Content : Sugar Cane (甘蔗)，Arrowroot (粉葛)，Couchgrass (白茅根)，Carrot (红萝卜).
(Recipe adapted from Wendy's blog, but slight modified. Click here for reference)
Ingredients (Serves 3 - 4)
- 300 grams of fresh beef cubes
- 300 grams of white radish
- 200 grams of carrot
- 8 to 10 pcs of waterchestnuts, washed, peeled. Should weight about 150 grams
- 100 grams of dried Sugar Cane
- 10 grams of dried couchgrass
- a slice of dried arrowroot
- 10 grams of "Nan Xing" Sweet Chinese almonds (南杏)
- About 2L water
- Pinch of sea salt to taste
- some chopped coriander to garnish before serve.
北杏 "Bei Xing" = Bitter in taste. (宣降肺气而止咳喘)
Actually the amount of the Couch grass in that pack of 甘蔗粉葛汤料 is miserable. I think it only has 5 grams of it. I do have Couch grass at home, as it is one of the common herbs that Chinese family keep stock at home. So, I make the Couch Grass into 10 grams.

Supplied information:
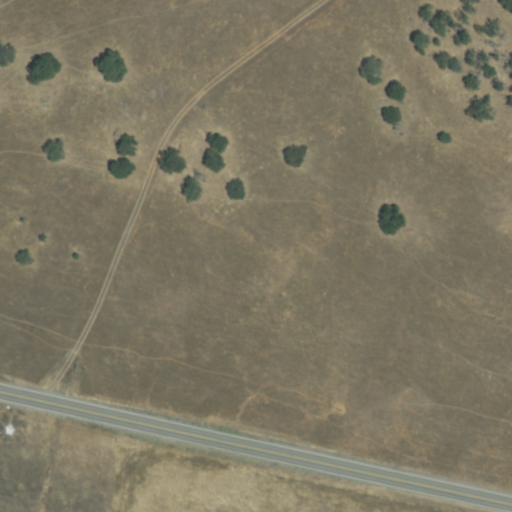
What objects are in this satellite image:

==

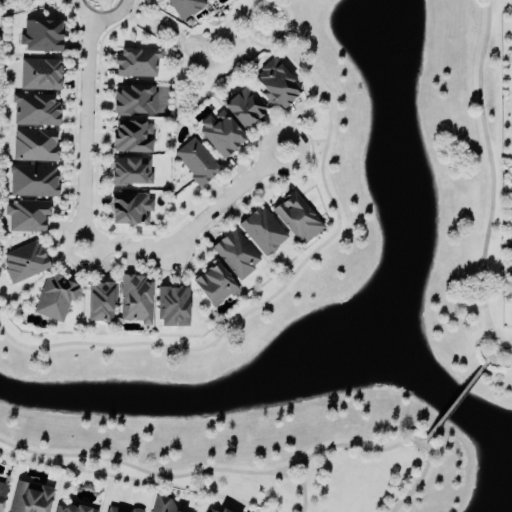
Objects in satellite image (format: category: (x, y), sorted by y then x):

...

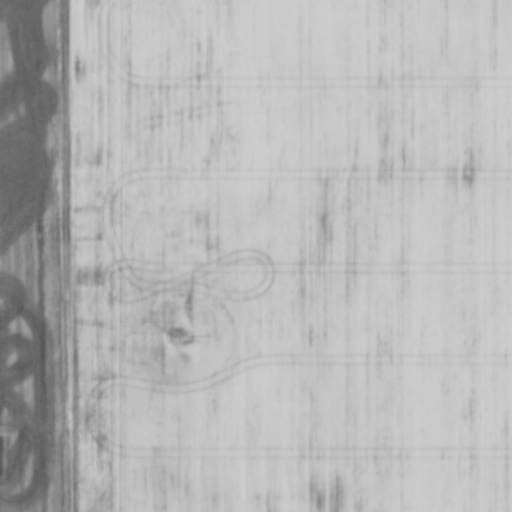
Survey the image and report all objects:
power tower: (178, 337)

Requirement A:
From the ingredient list of the beef soup recipe, name every ingredient described as dried.
Requirement B:
Resume the beef soup recipe after its final sentence about using 10 grams of Couch Grass, and carry on in the same voice.

Exercise output A:
- dried Sugar Cane (100 grams)
- dried couchgrass (10 grams)
- dried arrowroot (a slice)

Exercise output B:
- Rinse beef cubes scald in boiling water for awhile, remove and rinse. (Refer to this if you are unsure on how to scald your meat)
- Wash all the rest of the ingredients, and do all the necessary cutting.
- In a soup pot (I'm using slow cooker this time), put everything in (except salt & coriander). Bring to a boil, then reduce heat and simmer the soup over low heat for 2 to 3 hours. I let it sit in the slow cooker for 4 hours! Woohoo! The soup is has the Power!!!
- Sprinkle salt to taste, give it a good stir. Dish up, sprinkle some coriander as garnishing and serve.